Retype each of the rows below word for word, leaving out the pictures.

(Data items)
-- -- --

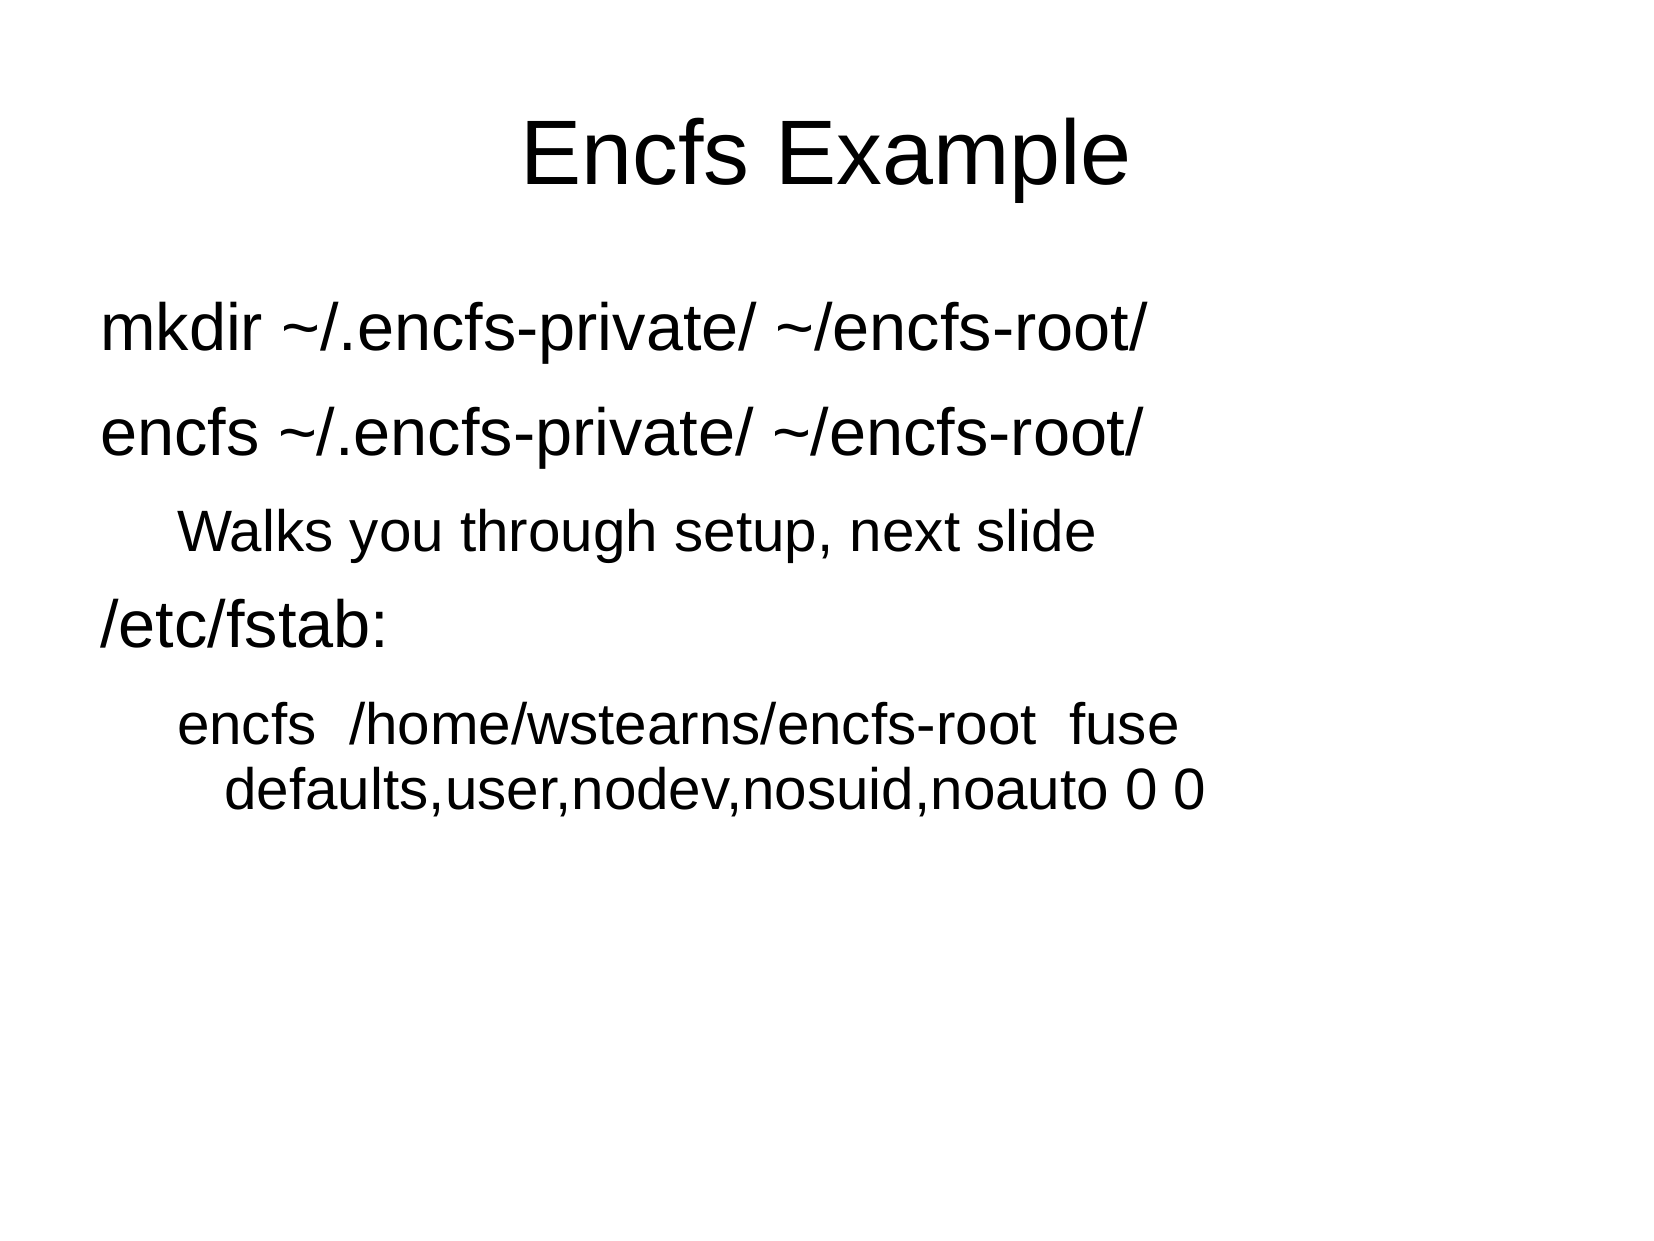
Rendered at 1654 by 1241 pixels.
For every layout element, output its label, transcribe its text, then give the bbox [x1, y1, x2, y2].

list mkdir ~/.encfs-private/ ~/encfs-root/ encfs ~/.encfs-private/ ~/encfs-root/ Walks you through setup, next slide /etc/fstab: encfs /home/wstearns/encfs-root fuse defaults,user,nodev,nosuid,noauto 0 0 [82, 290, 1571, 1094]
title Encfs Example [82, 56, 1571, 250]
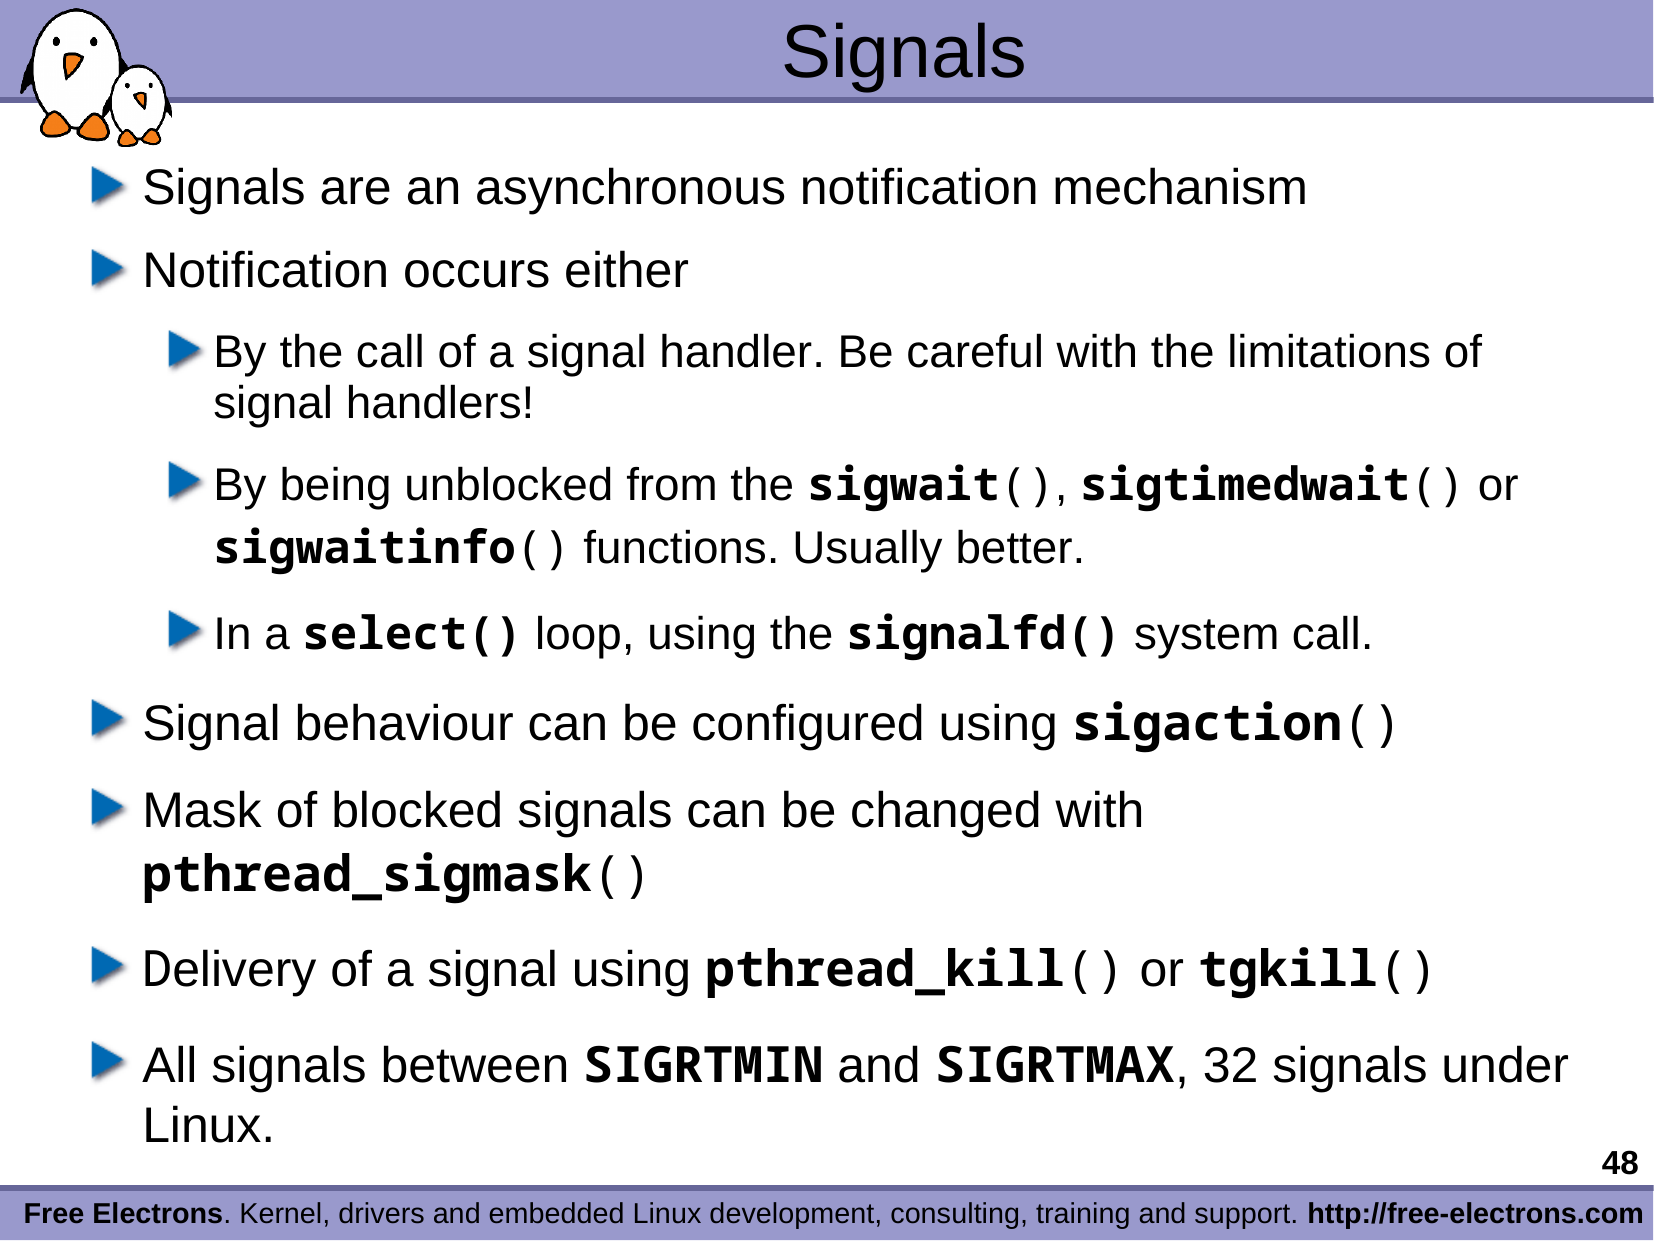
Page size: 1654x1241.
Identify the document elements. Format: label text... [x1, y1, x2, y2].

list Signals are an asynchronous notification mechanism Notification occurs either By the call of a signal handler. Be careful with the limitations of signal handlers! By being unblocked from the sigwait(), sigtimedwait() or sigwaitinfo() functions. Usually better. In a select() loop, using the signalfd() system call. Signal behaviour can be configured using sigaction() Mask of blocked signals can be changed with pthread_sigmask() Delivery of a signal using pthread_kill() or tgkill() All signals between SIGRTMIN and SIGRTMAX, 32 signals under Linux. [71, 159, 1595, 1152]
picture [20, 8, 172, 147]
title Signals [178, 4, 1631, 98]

-- -- --

● **Finished task**
Rendered at 1654 by 1241 pixels.
For every layout element, output its label, transcribe its text, then give the bbox [x1, y1, x2, y2].

list mkdir ~/.encfs-private/ ~/encfs-root/ encfs ~/.encfs-private/ ~/encfs-root/ Walks you through setup, next slide /etc/fstab: encfs /home/wstearns/encfs-root fuse defaults,user,nodev,nosuid,noauto 0 0 [82, 290, 1571, 1094]
title Encfs Example [82, 56, 1571, 250]
Page size: 1654x1241.
Identify the document elements. Format: label text... [x1, y1, x2, y2].

list Signals are an asynchronous notification mechanism Notification occurs either By the call of a signal handler. Be careful with the limitations of signal handlers! By being unblocked from the sigwait(), sigtimedwait() or sigwaitinfo() functions. Usually better. In a select() loop, using the signalfd() system call. Signal behaviour can be configured using sigaction() Mask of blocked signals can be changed with pthread_sigmask() Delivery of a signal using pthread_kill() or tgkill() All signals between SIGRTMIN and SIGRTMAX, 32 signals under Linux. [71, 159, 1595, 1152]
picture [20, 8, 172, 147]
title Signals [178, 4, 1631, 98]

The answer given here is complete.